Muito embora, as organizações internacionais se sirvam de poder delegado por seus Estados-membros, o princípio da efetividade vigente no direito internacional público pode ser responsável, pelo efeito Pinóquio, quando a realidade vivida por uma organização difere da letra de seu tratado constitutivo. Figurativamente, o boneco de madeira ganha vida própria, para o estupor do papai Gepeto! Mantendo-se a ONU como exemplo, por vários motivos, a Assembleia-Geral que, originariamente, não seria muito mais que um fórum de encontro, em pé de igualdade, de todos os seus Estados-partes, assumiu importância política e, por vezes, até jurídica, não imaginada.

Olhando os passados 70 anos, os Estados falharam em contribuir para organizações internacionais de que são membros, não somente devido a problemas de disponibilidade financeira para tanto, mas também e principalmente, como arma de pressão política. É a utilização do que a doutrina espanhola chama de control por el bolsillo (controle por meio do bolso). Esse controle é bastante efetivo, pois as organizações internacionais geralmente vivem da contribuição dos Estados-membros, mesmo aquelas de cunho financeiro, como, exemplificativamente, o Banco Internacional para a Reconstrução e Desenvolvimento (BIRD) e a Sociedade Financeira internacional (SFI).
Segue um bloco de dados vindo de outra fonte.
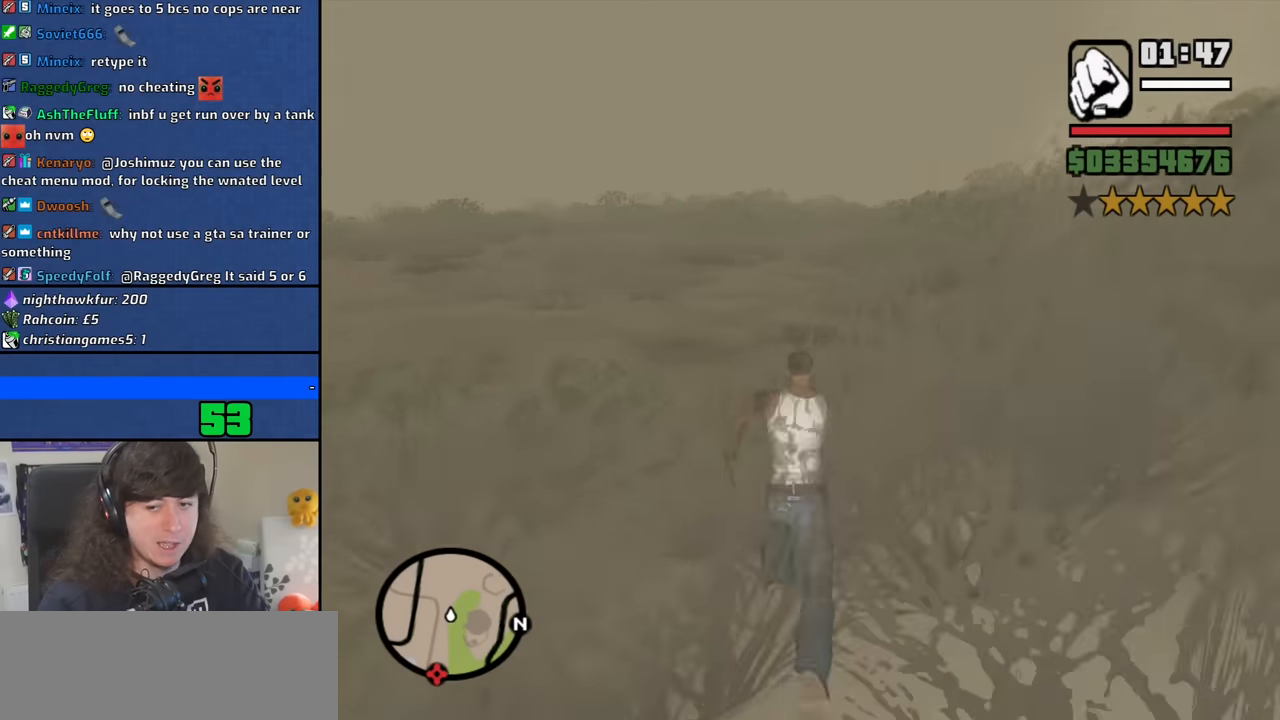
{"keys": ["space", "w"], "mouse": [], "events": [[100, "space", "down"], [183, "space", "up"], [283, "space", "down"], [383, "space", "up"], [467, "space", "down"]]}
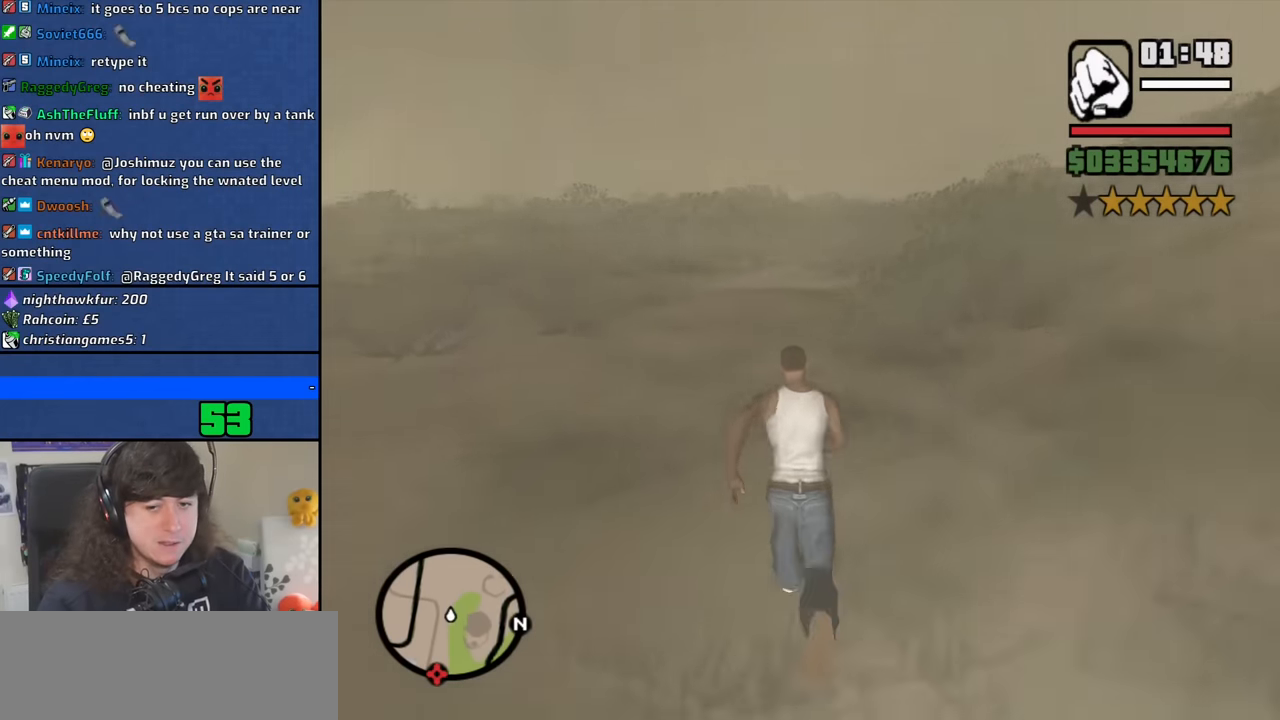
{"keys": ["w"], "mouse": [], "events": [[67, "space", "up"], [200, "space", "down"], [300, "space", "up"], [400, "space", "down"], [483, "space", "up"]]}
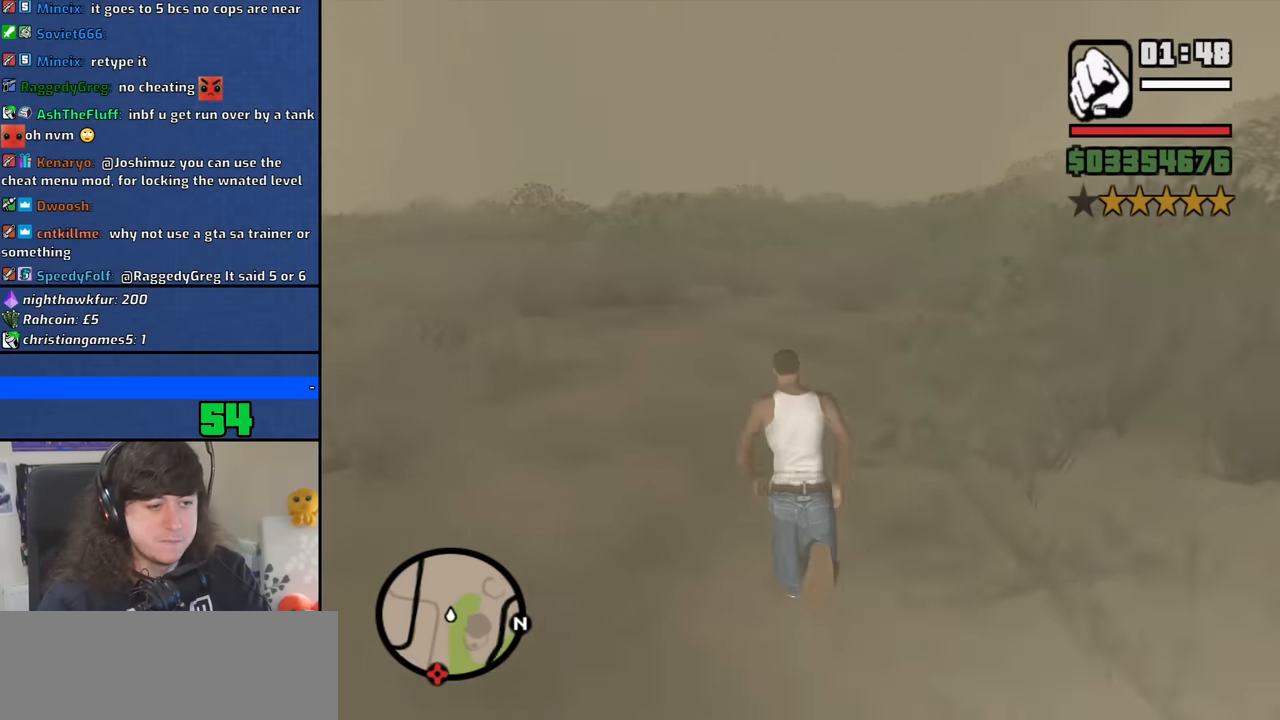
{"keys": ["d", "space", "w"], "mouse": [], "events": [[83, "d", "down"], [83, "space", "down"], [183, "space", "up"], [317, "space", "down"], [417, "space", "up"], [500, "space", "down"]]}
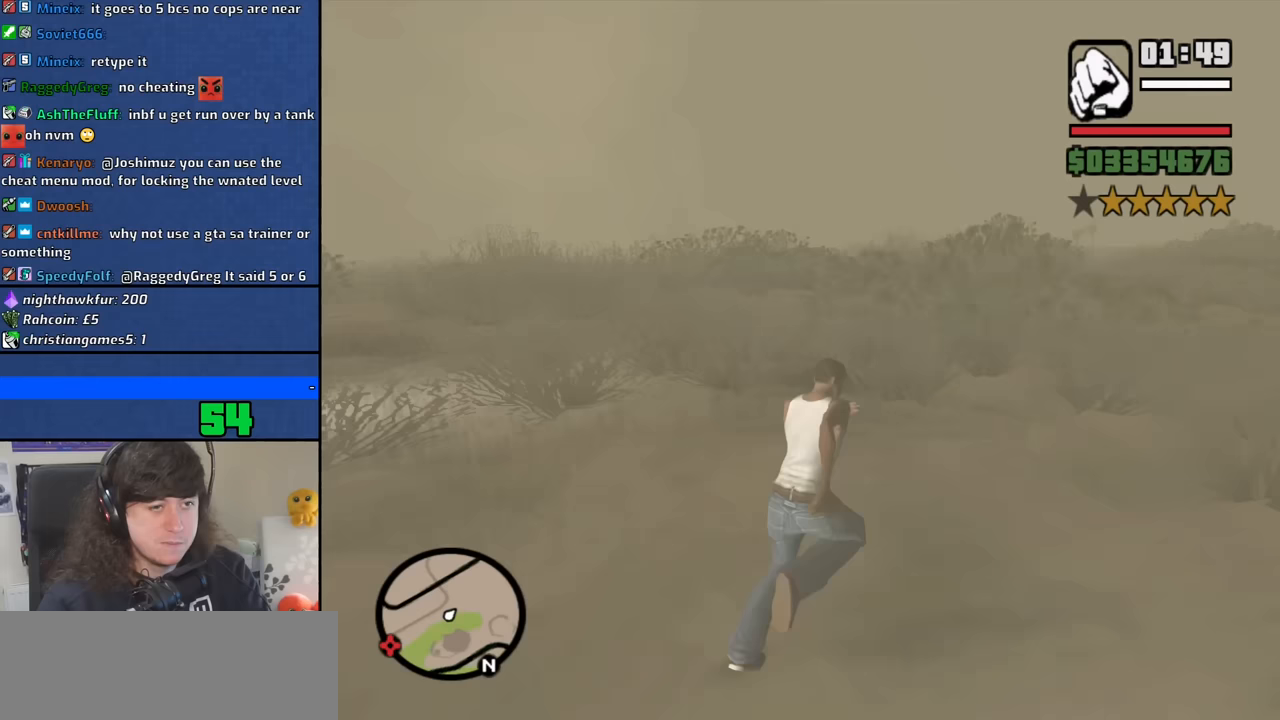
{"keys": ["space", "w"], "mouse": [], "events": [[100, "space", "up"], [233, "space", "down"], [283, "space", "up"], [417, "d", "up"], [467, "space", "down"]]}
Por outro lado, as organizações internacionais não são imunes à atuação da política, tanto na acepção mais elevada como na mais rasteira da palavra. Há dentro delas blocos politicamente muito poderosos que se digladiam à semelhança dos existentes no âmbito interno dos Estados. Muitas organizações são dominadas por maioria que pouco contribui para o financiamento delas. A evolução, a mudança e a correção de rumos visando a racionalidade e/ou o aggiornamento das organizações são lentas. Ameaçar ou deixar de ser membro; continuar membro, mas atrasar contribuições, como forma de mostrar discordância e como pressão para mudança expedita de rumos, não são fatos novos. Como vimos, no passado, grupos de Estados-membros tentarem suspender ou expulsar Estados-membros, como meio para obrigá-los a desistir de certas políticas e foram bem sucedidos, pois o colonialismo e o apartheid acabaram, em grande parte, devido a tais atitudes.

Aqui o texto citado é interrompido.